▶ _Travail demandé A_
D'après le texte sur la rétractation de l'offre de vente par le bailleur commercial, répondez aux questions suivantes :
(i) Par l'intermédiaire de qui les propriétaires indivis avaient-ils adressé l'offre de vente du local ?
(ii) À quelle date la cour d'appel de Paris avait-elle rendu son arrêt ?
(iii) Selon les juges d'appel, quelle est la durée du délai légal pendant lequel les bailleurs ne pouvaient pas rétracter leur offre ?
▶ _Travail demandé B_
Poursuivez le texte sur la rétractation de l'offre de vente par le bailleur commercial à partir de sa dernière phrase.

Lorsque le bailleur commercial se rétracte de l’offre de vente après sa notification mais avant son acceptation par le locataire, cette rétraction ouvre seulement droit à une action en réparation contre le bailleur, à l’exclusion de toute action en exécution forcée de la vente (Cour de cassation, civile, Chambre civile 3, 25 juin 2026, 25-10.765).
Dans cette affaire, les propriétaires indivis d’un local commercial avaient adressé à leur locataire (ainsi qu’au sous-locataire), par l’intermédiaire de leur notaire, une offre de vente du local.
Par lettre recommandée avec accusé de réception, le sous-locataire avait informé le notaire des bailleurs qu’il acceptait l’offre et qu’il sollicitait un prêt pour financer le paiement du prix.
Les bailleurs avaient toutefois averti leur locataire qu’ils n’avaient donné aucune instruction au notaire et que l’offre notifiée au sous-locataire était en réalité inopérante.
Le locataire avait alors à son tour notifié les bailleurs de son acceptation de l’offre avant de les assigner afin que la vente soit constatée.
La cour d’appel de Paris, dans un arrêt rendu le 15 novembre 2024, avait constaté la réalisation de la vente, condamné les bailleurs à signer l’acte authentique de vente et dit, qu’à défaut, l’arrêt vaudrait acte de vente à publier.
Pour parvenir à cette conclusion, les juges d’appel avaient retenu, d’une part, que le locataire avait accepté l’offre de vente sous condition suspensive d’obtention d’un prêt et, d’autre part, que, conformément à l’article L. 145-46-1 du code de commerce, les bailleurs ne pouvaient pas rétracter leur offre pendant le délai légal d’un mois courant à compter de la notification de l’offre de vente.
La cour d’appel avait ainsi considéré que la vente avait été régulièrement formée à la date à laquelle le locataire avait obtenu son financement.

[Enregistrements extraits d'une collection]
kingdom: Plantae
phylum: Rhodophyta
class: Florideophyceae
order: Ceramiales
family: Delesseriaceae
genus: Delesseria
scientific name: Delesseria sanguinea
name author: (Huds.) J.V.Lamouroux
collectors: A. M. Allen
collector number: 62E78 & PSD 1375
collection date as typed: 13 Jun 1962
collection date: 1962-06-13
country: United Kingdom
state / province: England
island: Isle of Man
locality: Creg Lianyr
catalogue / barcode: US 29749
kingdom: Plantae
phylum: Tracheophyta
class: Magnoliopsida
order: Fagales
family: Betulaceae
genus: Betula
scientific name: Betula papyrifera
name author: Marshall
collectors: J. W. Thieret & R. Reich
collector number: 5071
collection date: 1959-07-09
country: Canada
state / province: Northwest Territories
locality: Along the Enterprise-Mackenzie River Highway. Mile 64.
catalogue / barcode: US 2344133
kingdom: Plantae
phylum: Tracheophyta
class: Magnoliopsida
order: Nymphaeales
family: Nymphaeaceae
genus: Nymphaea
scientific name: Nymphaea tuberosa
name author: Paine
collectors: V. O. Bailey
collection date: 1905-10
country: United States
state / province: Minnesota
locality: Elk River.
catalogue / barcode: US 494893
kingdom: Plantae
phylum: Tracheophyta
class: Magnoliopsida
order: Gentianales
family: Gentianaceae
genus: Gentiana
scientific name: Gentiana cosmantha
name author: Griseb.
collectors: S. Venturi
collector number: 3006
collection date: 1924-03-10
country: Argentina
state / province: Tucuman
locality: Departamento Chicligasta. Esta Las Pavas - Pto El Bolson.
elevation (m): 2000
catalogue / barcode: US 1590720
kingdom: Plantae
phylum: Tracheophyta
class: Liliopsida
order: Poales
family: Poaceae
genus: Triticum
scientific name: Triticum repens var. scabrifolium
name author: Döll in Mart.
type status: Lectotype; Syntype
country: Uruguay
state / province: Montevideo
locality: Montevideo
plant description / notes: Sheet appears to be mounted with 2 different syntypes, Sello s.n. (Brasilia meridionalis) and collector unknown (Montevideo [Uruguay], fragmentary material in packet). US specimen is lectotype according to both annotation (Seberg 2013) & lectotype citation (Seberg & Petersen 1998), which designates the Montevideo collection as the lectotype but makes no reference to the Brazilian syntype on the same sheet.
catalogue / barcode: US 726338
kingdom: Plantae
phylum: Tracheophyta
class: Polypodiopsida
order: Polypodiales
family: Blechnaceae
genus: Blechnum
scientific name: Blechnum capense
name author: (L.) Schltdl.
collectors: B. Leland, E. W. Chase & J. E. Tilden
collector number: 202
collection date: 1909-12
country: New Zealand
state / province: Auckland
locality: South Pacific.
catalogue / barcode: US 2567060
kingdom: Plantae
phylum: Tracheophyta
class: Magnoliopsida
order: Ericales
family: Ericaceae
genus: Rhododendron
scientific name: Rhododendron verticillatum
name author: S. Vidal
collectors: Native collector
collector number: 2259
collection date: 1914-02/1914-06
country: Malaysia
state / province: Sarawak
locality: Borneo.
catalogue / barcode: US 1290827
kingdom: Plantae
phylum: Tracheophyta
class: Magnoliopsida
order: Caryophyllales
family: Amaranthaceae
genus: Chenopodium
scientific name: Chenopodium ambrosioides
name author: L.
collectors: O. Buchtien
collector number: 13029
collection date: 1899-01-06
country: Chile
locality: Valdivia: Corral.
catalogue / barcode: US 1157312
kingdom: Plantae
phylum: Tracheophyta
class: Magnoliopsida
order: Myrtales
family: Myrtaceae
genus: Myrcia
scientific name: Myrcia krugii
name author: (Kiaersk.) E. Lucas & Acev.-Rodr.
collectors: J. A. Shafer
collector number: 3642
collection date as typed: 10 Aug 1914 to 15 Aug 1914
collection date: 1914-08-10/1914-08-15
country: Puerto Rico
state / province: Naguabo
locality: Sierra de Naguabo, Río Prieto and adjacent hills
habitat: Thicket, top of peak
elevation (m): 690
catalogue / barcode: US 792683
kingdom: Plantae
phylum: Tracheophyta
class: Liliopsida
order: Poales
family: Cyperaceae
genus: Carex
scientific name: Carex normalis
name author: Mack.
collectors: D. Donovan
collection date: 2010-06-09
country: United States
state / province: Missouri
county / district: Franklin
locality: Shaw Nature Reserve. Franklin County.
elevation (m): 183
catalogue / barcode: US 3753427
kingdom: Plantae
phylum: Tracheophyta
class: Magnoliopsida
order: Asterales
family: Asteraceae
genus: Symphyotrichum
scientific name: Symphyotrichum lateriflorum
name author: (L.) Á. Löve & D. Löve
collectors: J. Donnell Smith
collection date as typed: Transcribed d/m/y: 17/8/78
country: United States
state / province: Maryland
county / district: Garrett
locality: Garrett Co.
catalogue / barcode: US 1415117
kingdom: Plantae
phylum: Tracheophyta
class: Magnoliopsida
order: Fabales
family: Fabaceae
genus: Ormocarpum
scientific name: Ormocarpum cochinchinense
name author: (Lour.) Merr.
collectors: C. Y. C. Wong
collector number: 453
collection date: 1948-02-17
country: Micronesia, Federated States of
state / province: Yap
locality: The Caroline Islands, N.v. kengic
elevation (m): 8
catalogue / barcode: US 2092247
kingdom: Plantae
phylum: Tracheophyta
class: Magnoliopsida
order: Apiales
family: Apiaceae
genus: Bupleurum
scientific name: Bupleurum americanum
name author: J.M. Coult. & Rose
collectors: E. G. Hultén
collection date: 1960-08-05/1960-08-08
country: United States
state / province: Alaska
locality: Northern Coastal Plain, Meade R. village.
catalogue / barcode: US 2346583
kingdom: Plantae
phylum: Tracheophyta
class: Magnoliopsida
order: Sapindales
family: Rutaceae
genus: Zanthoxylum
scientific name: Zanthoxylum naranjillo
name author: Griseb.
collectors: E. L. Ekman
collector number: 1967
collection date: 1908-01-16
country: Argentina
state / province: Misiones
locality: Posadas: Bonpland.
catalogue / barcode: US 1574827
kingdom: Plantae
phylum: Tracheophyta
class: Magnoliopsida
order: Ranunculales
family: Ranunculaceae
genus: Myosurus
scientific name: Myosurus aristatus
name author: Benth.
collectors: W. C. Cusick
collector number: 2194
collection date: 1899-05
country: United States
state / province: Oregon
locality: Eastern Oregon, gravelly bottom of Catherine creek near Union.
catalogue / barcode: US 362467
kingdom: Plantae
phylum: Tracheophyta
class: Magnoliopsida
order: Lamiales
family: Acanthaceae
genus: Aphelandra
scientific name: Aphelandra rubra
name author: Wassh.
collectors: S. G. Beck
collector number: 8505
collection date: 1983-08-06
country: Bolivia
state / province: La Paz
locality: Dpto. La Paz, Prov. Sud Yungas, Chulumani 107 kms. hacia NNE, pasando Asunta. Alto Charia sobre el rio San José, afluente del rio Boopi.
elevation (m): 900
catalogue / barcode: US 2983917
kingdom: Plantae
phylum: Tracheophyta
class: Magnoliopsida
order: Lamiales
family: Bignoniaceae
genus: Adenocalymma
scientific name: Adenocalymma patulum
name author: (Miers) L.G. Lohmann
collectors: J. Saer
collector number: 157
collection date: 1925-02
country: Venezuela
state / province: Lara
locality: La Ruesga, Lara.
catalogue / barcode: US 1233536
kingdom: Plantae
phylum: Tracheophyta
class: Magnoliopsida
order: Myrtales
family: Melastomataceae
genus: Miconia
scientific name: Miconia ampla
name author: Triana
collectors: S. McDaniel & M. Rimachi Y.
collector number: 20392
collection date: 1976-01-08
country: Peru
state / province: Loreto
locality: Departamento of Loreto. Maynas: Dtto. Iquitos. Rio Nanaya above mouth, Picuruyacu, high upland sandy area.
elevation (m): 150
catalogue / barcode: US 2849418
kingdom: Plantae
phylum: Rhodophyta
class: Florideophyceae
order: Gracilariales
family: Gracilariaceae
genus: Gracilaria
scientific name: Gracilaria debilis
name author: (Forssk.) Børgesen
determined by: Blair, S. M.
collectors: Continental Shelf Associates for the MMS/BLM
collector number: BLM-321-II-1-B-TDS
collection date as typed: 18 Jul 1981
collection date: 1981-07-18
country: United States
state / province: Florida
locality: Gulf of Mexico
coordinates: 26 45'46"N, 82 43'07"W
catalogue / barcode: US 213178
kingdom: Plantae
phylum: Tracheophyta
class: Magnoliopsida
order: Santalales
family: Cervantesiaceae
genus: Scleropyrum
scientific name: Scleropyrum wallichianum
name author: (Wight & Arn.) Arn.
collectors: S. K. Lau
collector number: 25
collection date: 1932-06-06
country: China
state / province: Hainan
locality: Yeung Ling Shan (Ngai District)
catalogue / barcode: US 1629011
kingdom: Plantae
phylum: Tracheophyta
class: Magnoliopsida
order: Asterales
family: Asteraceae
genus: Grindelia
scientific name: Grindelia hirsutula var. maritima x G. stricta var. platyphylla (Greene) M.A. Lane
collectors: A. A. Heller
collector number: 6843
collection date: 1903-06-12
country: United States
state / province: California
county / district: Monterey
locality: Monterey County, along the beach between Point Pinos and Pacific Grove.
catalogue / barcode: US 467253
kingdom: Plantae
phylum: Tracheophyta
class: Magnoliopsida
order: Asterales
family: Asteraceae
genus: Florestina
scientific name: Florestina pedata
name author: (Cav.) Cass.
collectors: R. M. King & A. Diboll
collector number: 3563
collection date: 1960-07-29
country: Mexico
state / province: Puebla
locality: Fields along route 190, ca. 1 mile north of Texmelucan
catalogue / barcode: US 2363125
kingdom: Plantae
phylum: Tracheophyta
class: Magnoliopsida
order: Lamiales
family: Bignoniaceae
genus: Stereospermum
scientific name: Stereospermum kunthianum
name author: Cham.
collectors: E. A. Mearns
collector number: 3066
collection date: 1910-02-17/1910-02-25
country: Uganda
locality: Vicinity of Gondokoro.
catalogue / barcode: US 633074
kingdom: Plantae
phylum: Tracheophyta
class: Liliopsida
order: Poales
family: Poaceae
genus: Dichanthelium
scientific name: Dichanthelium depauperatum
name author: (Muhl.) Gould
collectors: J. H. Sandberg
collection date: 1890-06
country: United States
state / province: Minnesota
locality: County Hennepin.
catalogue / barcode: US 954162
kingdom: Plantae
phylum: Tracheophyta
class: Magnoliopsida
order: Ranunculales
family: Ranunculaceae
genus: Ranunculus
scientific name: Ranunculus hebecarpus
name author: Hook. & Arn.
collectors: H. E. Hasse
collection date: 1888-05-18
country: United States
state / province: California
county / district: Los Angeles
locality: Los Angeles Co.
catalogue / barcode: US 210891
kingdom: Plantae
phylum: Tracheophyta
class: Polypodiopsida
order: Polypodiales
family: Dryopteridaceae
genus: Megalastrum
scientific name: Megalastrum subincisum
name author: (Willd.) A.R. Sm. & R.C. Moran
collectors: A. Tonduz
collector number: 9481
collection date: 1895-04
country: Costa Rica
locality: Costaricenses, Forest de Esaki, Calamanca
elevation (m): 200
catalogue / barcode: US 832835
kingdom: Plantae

▶ _Cadre de réponse A_
(i) Par l'intermédiaire de leur notaire.
(ii) Le 15 novembre 2024.
(iii) Un mois, à compter de la notification de l'offre de vente.

▶ _Cadre de réponse B_
Saisie d’un pourvoi par les bailleurs, la Cour de cassation a cassé et annulé l’arrêt de la cour d’appel de Paris.
En combinant les articles 1113 et 1116 du code civil avec l’article L. 145-46-1 du code de commerce, la Haute Juridiction a estimé, dans un arrêt du 25 juin 2026, que deux situations devaient être distinguées.
D’une part, le bailleur est tenu par son offre de vente pendant toute la durée du délai légal, de sorte que la vente conclue avec un tiers avant l’expiration du délai est nulle.
D’autre part, la rétraction dans le délai légal d’une offre non encore acceptée, en raison de la renonciation du bailleur à son projet de vendre, n’ouvre droit qu’à une action en réparation et exclue toute action en exécution forcée de la vente.
En définitive, le bailleur commercial peut rétracter son offre de vente pendant le délai légal tant que le locataire ne l’a pas encore acceptée. Dans un tel cas, même si le locataire accepte l’offre de vente avant l’expiration du délai d’un mois, mais postérieurement à la rétractation, il ne peut pas demander l’exécution forcée de la vente.
Toutefois, la rétractation prématurée de l’offre n’est pas sans conséquence puisque le bailleur commercial peut voir sa responsabilité délictuelle engagée par le preneur.